Awalnya untuk diri sendiri, lalu saya share ke orang terdekat dan orang yang
tepat menggambarkan tulisan saya.
Hingga pada
suatu saat ada teman yang menyukai entah terpaksa menyukai tulisan saya
memberikan ide untuk membuat blog. Awalnya malas berurusan dengan dunia maya.
Akan banyak hal-hal nyata yang akan terlewatkan dalam benak. Hingga akhirnya
saya luluh, tidak tega pula terus memaksa orang terdekat untuk membaca “note”
yang di”tag” pada mereka.
Akhirnya jadi
blog. Baru beberapa postingan sudah males ngurusnya. Ngurus yang nyata saja tak
becus. Dan beginilah jadinya, blog terlantar. Namun saya masih terus menulis,
namun tanpa “tag” dalam setiap share ‘’note’’. Ada pula tulisan yang tidak di
share, konsumsi pribadi dan untuk meluberkan laptop.
Banyak pula
impian yang tidak tereleasisasi, mulai dari blog gagal, proyek buku gagal
hingga berujung pada buntu inspirasi dalam menulis. Sekarang “saya’’ diganti
menjadi “aku” agar terkesan sebagai penulis. Aku ingin menjadi penulis, tapi
untuk apa? Karya apa yang harus aku ciptakan? Dan pertanyaan-pertanyaan kecil mulai
menghampiri. Anehnya sulit sekali jawabannya.
Setelah aku
rasakan ternyata ada yang salah dalam tiap tulisanku. Pertama, Aku selalu ingin
menjadi orang lain dalam menciptakan karya. Contohnya ketika membaca
novel-novel laris aku langsung mengikuti gaya bahasanya seminggu kemudian aku
membaca buku lain maka akan berubah pula gaya bahasaku. Kedua, ingin selalu ada
pujian dalam menulis. Entah dari kawan, lawan, orang asing ataupun makhluk
asing yang tak sengaja membaca tulisanku. Mungkin itu mengapa alasannya ada “tag”

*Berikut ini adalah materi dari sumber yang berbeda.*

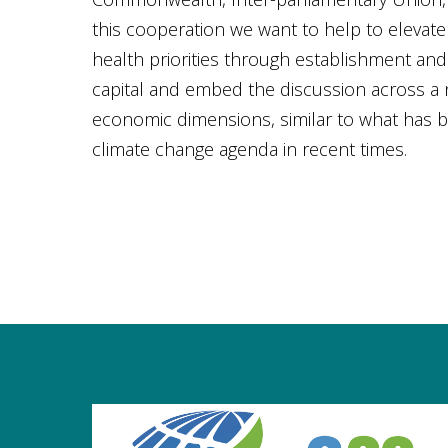
this cooperation we want to help to elevat
health priorities through establishment and 
capital and embed the discussion across a
economic dimensions, similar to what has 
climate change agenda in recent times.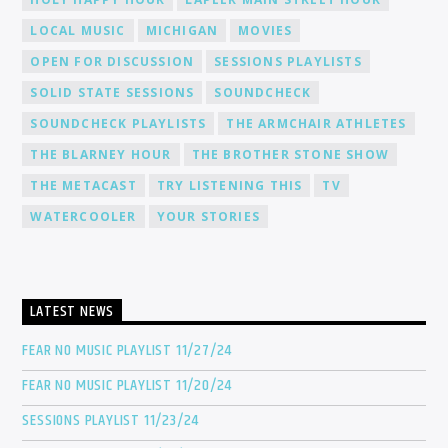
LOCAL MUSIC
MICHIGAN
MOVIES
OPEN FOR DISCUSSION
SESSIONS PLAYLISTS
SOLID STATE SESSIONS
SOUNDCHECK
SOUNDCHECK PLAYLISTS
THE ARMCHAIR ATHLETES
THE BLARNEY HOUR
THE BROTHER STONE SHOW
THE METACAST
TRY LISTENING THIS
TV
WATERCOOLER
YOUR STORIES
LATEST NEWS
FEAR NO MUSIC PLAYLIST 11/27/24
FEAR NO MUSIC PLAYLIST 11/20/24
SESSIONS PLAYLIST 11/23/24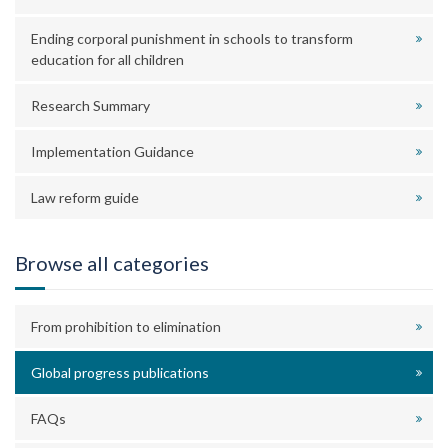
Ending corporal punishment in schools to transform
education for all children
Research Summary
Implementation Guidance
Law reform guide
Browse all categories
From prohibition to elimination
Global progress publications
FAQs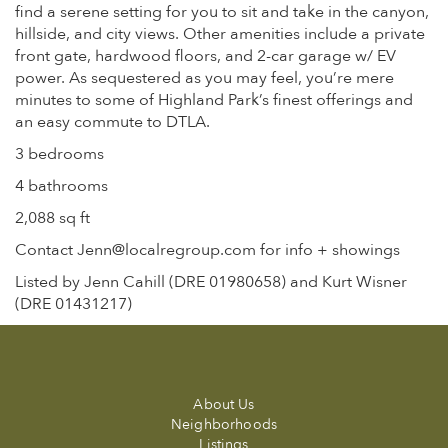
find a serene setting for you to sit and take in the canyon,
hillside, and city views. Other amenities include a private
front gate, hardwood floors, and 2-car garage w/ EV
power. As sequestered as you may feel, you’re mere
minutes to some of Highland Park’s finest offerings and
an easy commute to DTLA.
3 bedrooms
4 bathrooms
2,088 sq ft
Contact Jenn@localregroup.com for info + showings
Listed by Jenn Cahill (DRE 01980658) and Kurt Wisner
(DRE 01431217)
About Us
Neighborhoods
Listings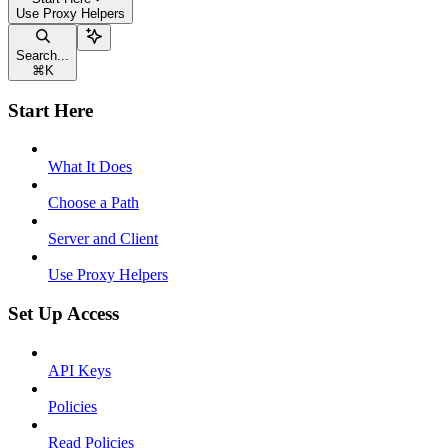
Use Proxy Helpers
Search...
⌘
K
Start Here
What It Does
Choose a Path
Server and Client
Use Proxy Helpers
Set Up Access
API Keys
Policies
Read Policies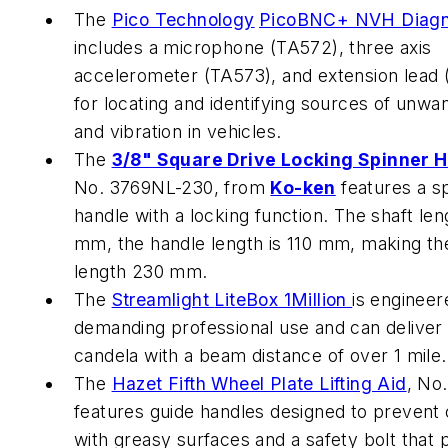
The
Pico Technology
PicoBNC+ NVH Diagno
includes a microphone (TA572), three axis
accelerometer (TA573), and extension lead
for locating and identifying sources of unwa
and vibration in vehicles.
The
3/8" Square Drive Locking Spinner 
No. 3769NL-230, from
Ko-ken
features a s
handle with a locking function. The shaft len
mm, the handle length is 110 mm, making the
length 230 mm.
The
Streamlight
LiteBox 1Million
is engineer
demanding professional use and can deliver 1
candela with a beam distance of over 1 mile.
The
Hazet
Fifth Wheel Plate Lifting Aid
, No
features guide handles designed to prevent
with greasy surfaces and a safety bolt that 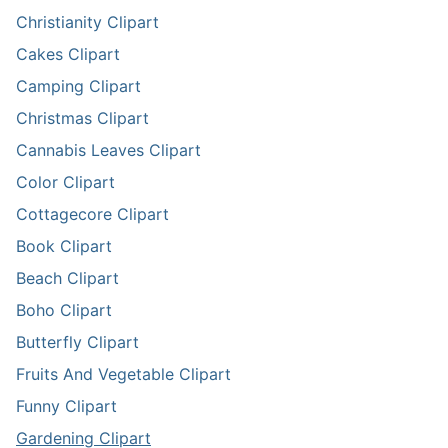
Christianity Clipart
Cakes Clipart
Camping Clipart
Christmas Clipart
Cannabis Leaves Clipart
Color Clipart
Cottagecore Clipart
Book Clipart
Beach Clipart
Boho Clipart
Butterfly Clipart
Fruits And Vegetable Clipart
Funny Clipart
Gardening Clipart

dalam “note”ku. Pujian. Terlebih ketika ingin dipuji sang pujaan hati. Ketiga,
materi. Ya aku selalu bermimpi menjadi penulis yang hidupnya santai,
menciptakan karya besar dengan tinta dan bergelimang harta. Indah sekali bukan.
Namun ternyata bukan.
Dari kesemua
itu berarti aku belum bisa “ikhlas” dalam menulis. Yang pada akhirnya berujung
buntu dan buntu. Tak lama ini aku membuka blog kawan lama. Ternyata ia suka
juga menulis. Baru satu judul yang aku baca tapi aku sudah bisa menangkap
keikhlasan dalam tiap aksara yang ia goreskan. Ia menulis tentang “kebahagiaan”

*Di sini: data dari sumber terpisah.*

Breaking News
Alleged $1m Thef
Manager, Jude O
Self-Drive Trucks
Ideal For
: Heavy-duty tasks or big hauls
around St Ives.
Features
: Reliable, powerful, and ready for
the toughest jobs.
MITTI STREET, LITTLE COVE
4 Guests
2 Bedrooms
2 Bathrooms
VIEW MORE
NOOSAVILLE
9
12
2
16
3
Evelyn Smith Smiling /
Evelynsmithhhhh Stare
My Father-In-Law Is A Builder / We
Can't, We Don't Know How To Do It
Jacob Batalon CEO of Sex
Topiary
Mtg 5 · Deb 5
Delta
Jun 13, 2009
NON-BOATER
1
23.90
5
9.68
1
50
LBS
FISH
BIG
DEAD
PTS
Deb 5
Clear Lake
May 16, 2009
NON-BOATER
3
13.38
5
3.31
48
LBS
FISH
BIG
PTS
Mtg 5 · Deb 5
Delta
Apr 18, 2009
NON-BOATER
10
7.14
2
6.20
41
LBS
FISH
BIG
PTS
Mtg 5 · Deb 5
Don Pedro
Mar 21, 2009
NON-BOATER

cukup sederhana namun bisa menampar keangkuhan diri.
Ya, ternyata
menulis itu harus ikhlas hingga akhirnya bahagia. Bahagia dengan menjadi diri
sendiri, bahagia tanpa pujian, bahagia tanpa embel-embel materi dan bahagia
tanpa syarat apapun. Karena syarat-syarat itulah yang akhirnya menjadi beban
diri sendiri. Tak apalah gaya bahasa yang acak-acakan, kalau perlu aku tidak
akan bergaya. Cukuplah minimal kepuasan diri bisa merangkai kata, lalu tahap
berikutnya menjadikan tiap kata itu bermanfaat dan manfaat itu bisa merubah
dunia.
Mari sisihkan tintamu barang setetes untuk kehidupan
ini.di samping tulisan ini di samping hati ini.